Collected data
--------------------------------

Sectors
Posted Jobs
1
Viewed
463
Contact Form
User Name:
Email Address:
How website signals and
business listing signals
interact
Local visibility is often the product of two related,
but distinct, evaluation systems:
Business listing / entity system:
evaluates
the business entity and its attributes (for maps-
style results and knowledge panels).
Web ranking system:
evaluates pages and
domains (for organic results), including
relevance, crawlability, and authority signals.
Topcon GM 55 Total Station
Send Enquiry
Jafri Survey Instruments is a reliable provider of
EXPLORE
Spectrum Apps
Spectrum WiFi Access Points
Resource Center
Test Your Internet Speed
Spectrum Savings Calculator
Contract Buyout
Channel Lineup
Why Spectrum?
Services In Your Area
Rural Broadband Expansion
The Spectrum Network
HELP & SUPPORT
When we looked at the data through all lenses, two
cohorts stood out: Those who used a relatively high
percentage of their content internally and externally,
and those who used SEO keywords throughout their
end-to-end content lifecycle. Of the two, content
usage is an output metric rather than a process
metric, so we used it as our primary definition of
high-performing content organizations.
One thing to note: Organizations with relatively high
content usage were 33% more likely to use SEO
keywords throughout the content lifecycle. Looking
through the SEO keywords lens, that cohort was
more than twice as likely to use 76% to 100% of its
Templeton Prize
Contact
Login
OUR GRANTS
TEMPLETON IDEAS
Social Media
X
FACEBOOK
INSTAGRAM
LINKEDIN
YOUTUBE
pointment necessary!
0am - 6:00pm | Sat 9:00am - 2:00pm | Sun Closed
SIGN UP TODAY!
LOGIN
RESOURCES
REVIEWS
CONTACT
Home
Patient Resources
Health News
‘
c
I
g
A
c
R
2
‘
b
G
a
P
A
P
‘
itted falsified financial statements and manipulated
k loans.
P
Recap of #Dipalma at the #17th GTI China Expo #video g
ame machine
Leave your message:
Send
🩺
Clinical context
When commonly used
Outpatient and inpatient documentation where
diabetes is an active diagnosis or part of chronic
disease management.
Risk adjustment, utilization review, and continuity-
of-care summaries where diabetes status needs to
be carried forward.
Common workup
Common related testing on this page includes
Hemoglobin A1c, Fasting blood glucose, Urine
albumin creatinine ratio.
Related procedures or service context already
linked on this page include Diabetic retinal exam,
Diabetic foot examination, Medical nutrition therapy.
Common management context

--------------------------------

ACTIVITY = Could you copy out every record above exactly as it appears?

PROBLEM SOLUTION =
Sectors
Posted Jobs
1
Viewed
463
Contact Form
User Name:
Email Address:
How website signals and
business listing signals
interact
Local visibility is often the product of two related,
but distinct, evaluation systems:
Business listing / entity system:
evaluates
the business entity and its attributes (for maps-
style results and knowledge panels).
Web ranking system:
evaluates pages and
domains (for organic results), including
relevance, crawlability, and authority signals.
Topcon GM 55 Total Station
Send Enquiry
Jafri Survey Instruments is a reliable provider of
EXPLORE
Spectrum Apps
Spectrum WiFi Access Points
Resource Center
Test Your Internet Speed
Spectrum Savings Calculator
Contract Buyout
Channel Lineup
Why Spectrum?
Services In Your Area
Rural Broadband Expansion
The Spectrum Network
HELP & SUPPORT
When we looked at the data through all lenses, two
cohorts stood out: Those who used a relatively high
percentage of their content internally and externally,
and those who used SEO keywords throughout their
end-to-end content lifecycle. Of the two, content
usage is an output metric rather than a process
metric, so we used it as our primary definition of
high-performing content organizations.
One thing to note: Organizations with relatively high
content usage were 33% more likely to use SEO
keywords throughout the content lifecycle. Looking
through the SEO keywords lens, that cohort was
more than twice as likely to use 76% to 100% of its
Templeton Prize
Contact
Login
OUR GRANTS
TEMPLETON IDEAS
Social Media
X
FACEBOOK
INSTAGRAM
LINKEDIN
YOUTUBE
pointment necessary!
0am - 6:00pm | Sat 9:00am - 2:00pm | Sun Closed
SIGN UP TODAY!
LOGIN
RESOURCES
REVIEWS
CONTACT
Home
Patient Resources
Health News
‘
c
I
g
A
c
R
2
‘
b
G
a
P
A
P
‘
itted falsified financial statements and manipulated
k loans.
P
Recap of #Dipalma at the #17th GTI China Expo #video g
ame machine
Leave your message:
Send
🩺
Clinical context
When commonly used
Outpatient and inpatient documentation where
diabetes is an active diagnosis or part of chronic
disease management.
Risk adjustment, utilization review, and continuity-
of-care summaries where diabetes status needs to
be carried forward.
Common workup
Common related testing on this page includes
Hemoglobin A1c, Fasting blood glucose, Urine
albumin creatinine ratio.
Related procedures or service context already
linked on this page include Diabetic retinal exam,
Diabetic foot examination, Medical nutrition therapy.
Common management context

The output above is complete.